# milano ep3



## bigd89 (Nov 26, 2009)

hi all, ive recently bought a milano red ep3 which ive wanted for ages only problem is when i drove into a garage near me the panels looked faded, i couldnt understand it really as the car looked fine but now ive spotted it i need it sorted , so far everywhere ive read on forums theres no solution other than a respray  would it help if i had it detailed and how much would it cost roughly? oh and Smudge done my mums leon a while back top job :thumb:


----------



## Guest (Nov 27, 2009)

Welcome to the forum, a full detail with Glossmax would be around £200


----------



## bigd89 (Nov 26, 2009)

would that include the wheels and interior?


----------



## PETER @ ECLIPSE (Apr 19, 2006)

not before the respray would be a waste of money , but certainly after as most likely it will come back full of buffer trails and all sorts


----------



## bigd89 (Nov 26, 2009)

im hoping it doesnt need a respray just looking at my options really im hoping with a good detail it will look alot better


----------



## PETER @ ECLIPSE (Apr 19, 2006)

ah sorry my mistake , just depends on how bad it is , get it assessed first then make your mind up


----------



## ayrshireteggy (Dec 13, 2006)

Hi Bigd89,

Milano Red fades under the clearcoat so unfortunately you can't get at the fading. Also, the problem looks particularly bad under forecourt lighting!

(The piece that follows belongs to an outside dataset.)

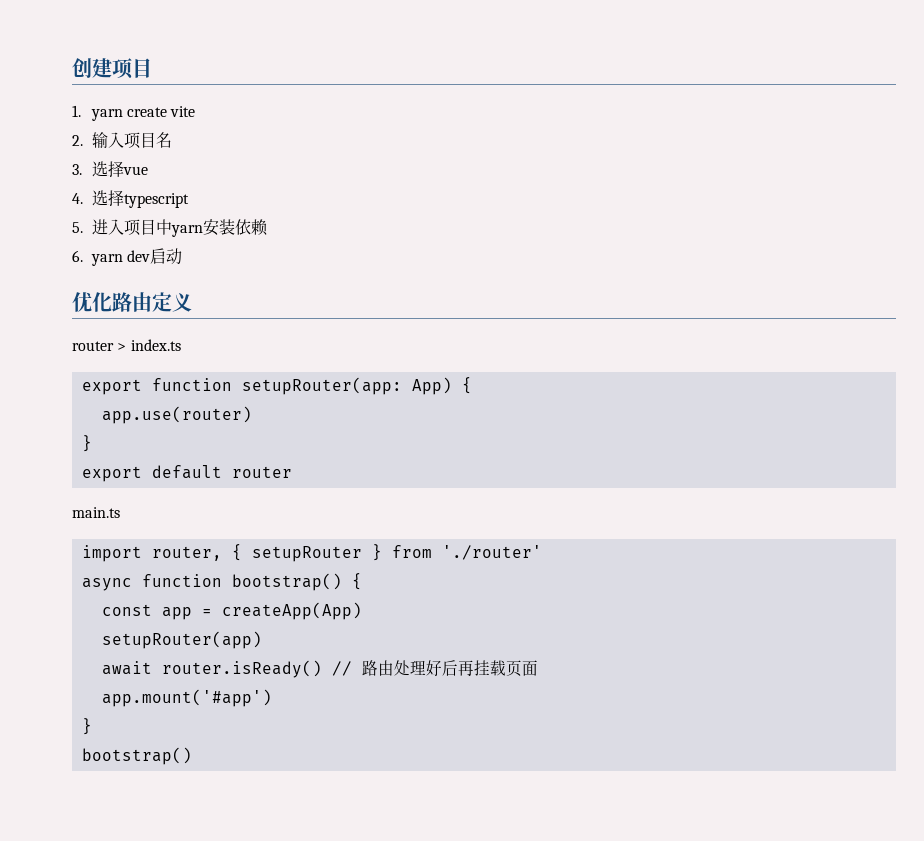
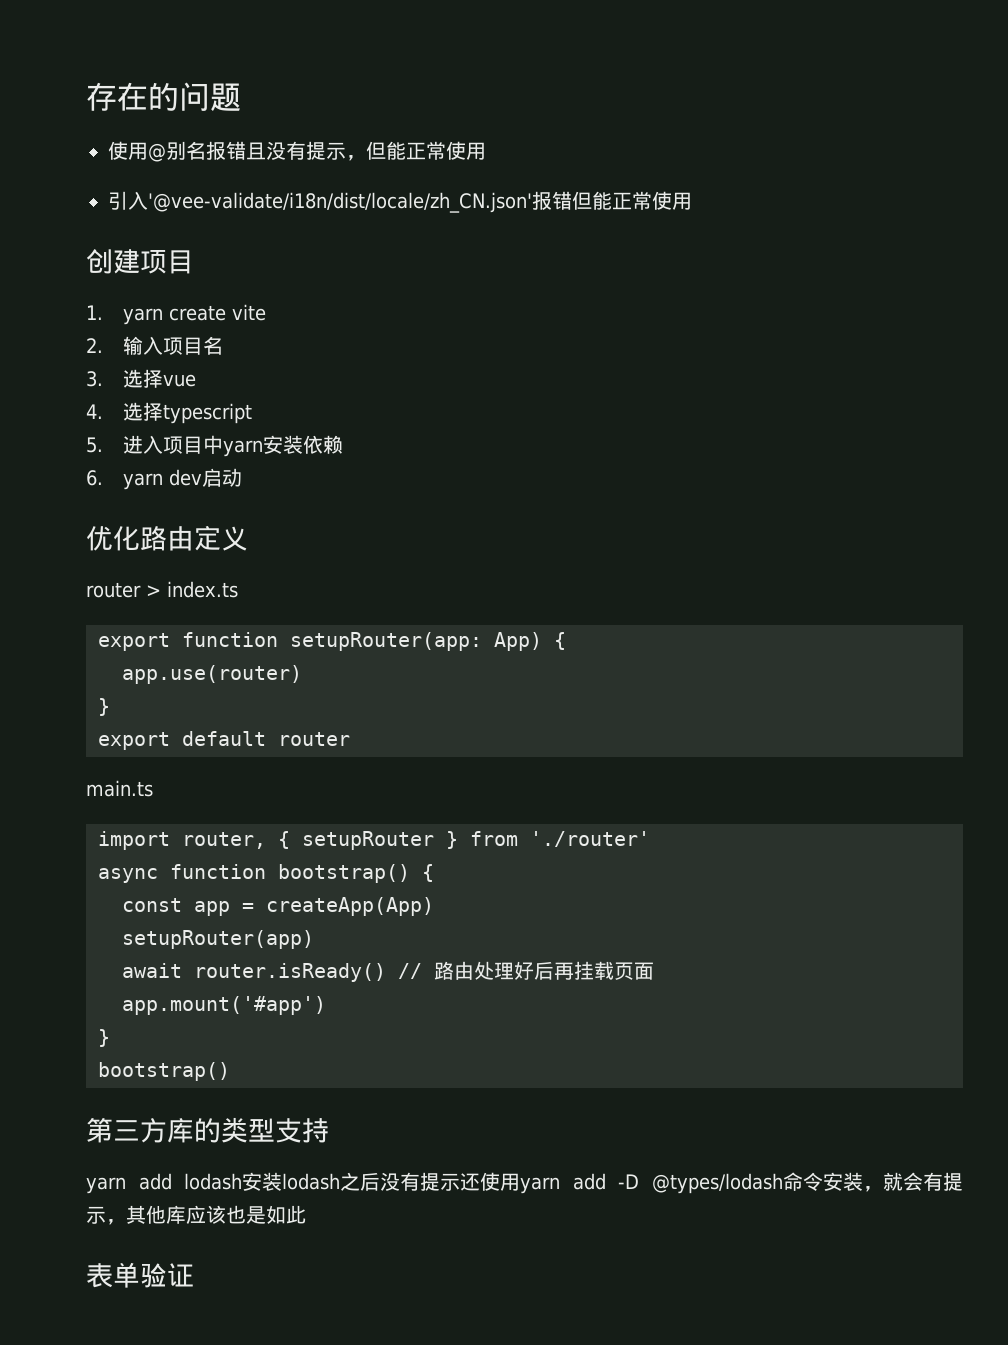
(72, 68) none -> [86,82,241,112] [108,141,486,162] [108,191,692,213] 存在的问题 // 使用@别名报错且没有提示，但能正常使用 // 引入'@vee-validate/i18n/dist/locale/zh_CN.json'报错但能正常使用 //
(192, 756) none -> [86,1117,329,1143] [86,1172,963,1194] [86,1205,306,1225] [86,1262,194,1288] // 第三方库的类型支持 // yarn add lodash安装lodash之后没有提示还使用yarn add -D @types/lodash命令安装，就会有提示，其他库应该也是如此 // 表单验证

A good polish and wax though - even if it doesn't address the fading - will improve the looks of your car.

Good luck with whatever route you go down. :thumb:


----------



## mattjonescardiff (Dec 12, 2006)

What's your location my friend? Cool car btw.


----------



## bigd89 (Nov 26, 2009)

pontypool mate 5mins from newport :thumb:


----------



## Guest (Nov 28, 2009)

Glossmax would be more than welcome to have a look at it if you like?


----------



## PETER @ ECLIPSE (Apr 19, 2006)

james will be the nearest to you , Ti22 services , he is a suporter on here so look him up ,


----------



## Ti22 (Mar 24, 2009)

Hello! did someone call?

More than happy to take a look (i'm just down the road from you), I'll have the kettle on and we can talk through your options with no obligations if you want.

If you wanted to go ahead I've got a few slots left to get her looking great for christmas.

James.


----------



## bigd89 (Nov 26, 2009)

slight problem i changed the discs today and the front left disc was seized gutted so i need to splash out on more stuff first but i shall pop down to see what you think at some point and if you can sort it then probably have it done after christmas :thumb:


----------



## Ti22 (Mar 24, 2009)

Sorry to hear that mate! Time for a new caliper then?

Feel free to pop in for a cuppa whenever you're passing, always happy to talk cars for a bit! 

James


----------



## bigd89 (Nov 26, 2009)

cheers mate :thumb:


----------